Task description:
Put each line from the start of the records through the line containing "billigare peng än", with that line included, into a JSON list of strings, one string per line. Leave out blank lines.

Material for this exercise Block Start

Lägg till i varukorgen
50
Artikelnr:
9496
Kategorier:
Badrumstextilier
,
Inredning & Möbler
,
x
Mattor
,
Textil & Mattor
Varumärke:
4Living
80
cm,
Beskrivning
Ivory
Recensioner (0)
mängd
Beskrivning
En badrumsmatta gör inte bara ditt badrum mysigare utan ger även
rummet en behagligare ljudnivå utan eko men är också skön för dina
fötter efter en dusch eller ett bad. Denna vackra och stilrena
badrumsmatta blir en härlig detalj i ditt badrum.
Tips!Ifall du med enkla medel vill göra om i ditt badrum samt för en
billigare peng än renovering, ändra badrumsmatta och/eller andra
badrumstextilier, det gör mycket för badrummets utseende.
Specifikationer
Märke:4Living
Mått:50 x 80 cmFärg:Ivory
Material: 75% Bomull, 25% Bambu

Material for this exercise Block End

Written solution:
[
  "Lägg till i varukorgen",
  "50",
  "Artikelnr:",
  "9496",
  "Kategorier:",
  "Badrumstextilier",
  ",",
  "Inredning & Möbler",
  ",",
  "x",
  "Mattor",
  ",",
  "Textil & Mattor",
  "Varumärke:",
  "4Living",
  "80",
  "cm,",
  "Beskrivning",
  "Ivory",
  "Recensioner (0)",
  "mängd",
  "Beskrivning",
  "En badrumsmatta gör inte bara ditt badrum mysigare utan ger även",
  "rummet en behagligare ljudnivå utan eko men är också skön för dina",
  "fötter efter en dusch eller ett bad. Denna vackra och stilrena",
  "badrumsmatta blir en härlig detalj i ditt badrum.",
  "Tips!Ifall du med enkla medel vill göra om i ditt badrum samt för en",
  "billigare peng än renovering, ändra badrumsmatta och/eller andra"
]